Tom moved to New Hampshire, at the foot of the Mount Washington Valley, some years ago and enjoyed several happy, creative years. But in the last several months, feeling cramped by the influx of tourists and the percentage of local houses now listed as second homes – not to mention the encroaching leash laws on dogs on public trails – he’s thinking of moving. He’s lived through a stroke and the failure of several major organs, but is able to travel on the proceeds of his writing; so he’s taking a long walkabout and thinking about where to settle next. It’s to his credit that he’s leaning, without my even recommending it, most toward Vermont. I have a feeling that a few months’ traveling through the American West, dodging Covid, will seal the deal. I hope so.

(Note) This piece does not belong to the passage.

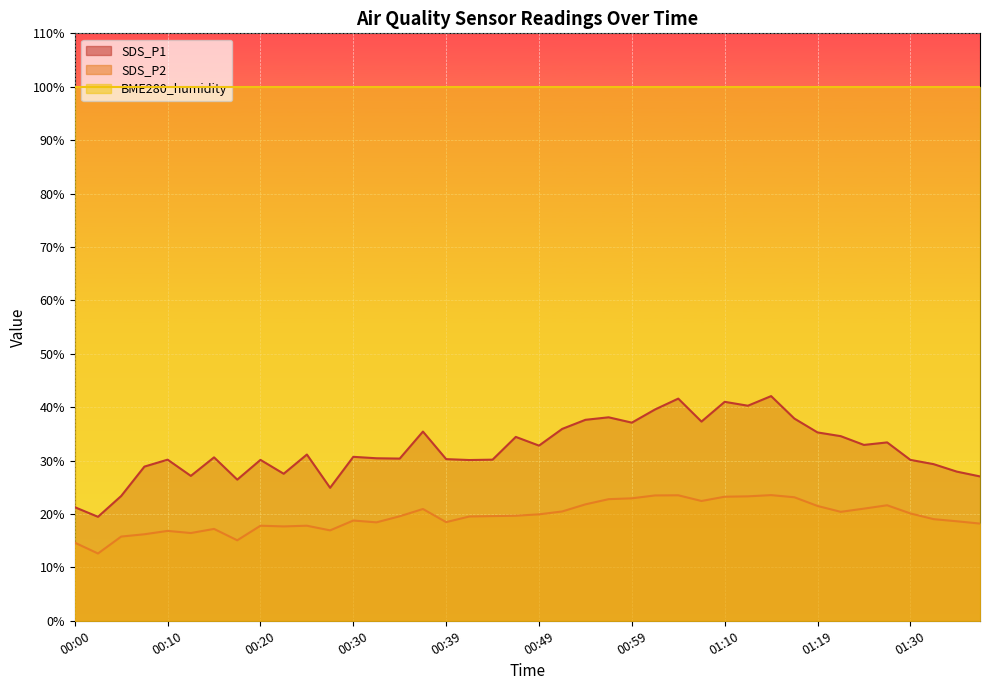

What is the difference between the maximum and minimum values in the SDS_P2 series?

10.9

Cape Cod, the world’s most famous glacial moraine, where Tom’s been quarantining for six weeks, has filled in with people since I spent my sixteenth summer here washing pots and pans in a summer camp and sailing during every free minute. Still, he’s been able to relax here more than in Mount Washington Valley, and walk unrestrained for miles in places like the one we were in that morning, a four square-mile semi-wild area somehow saved from development. We climbed to an observation platform near the top of the high point (232 feet!) of the area and sat chatting in a biting breeze with our backs to the sun. Mountain bikers and hikers with their dogs went by. Everybody sat or stood about two meters apart, and many wore masks, a reminder that Tom and his pals were about to venture into perilous country, while Kiki and I were about to return for a seven-day quarantine away from the horrors of Boston and back in the center of the civilized world. We bade the three pilgrims good-by at the trailhead and all went our separate ways, carefully.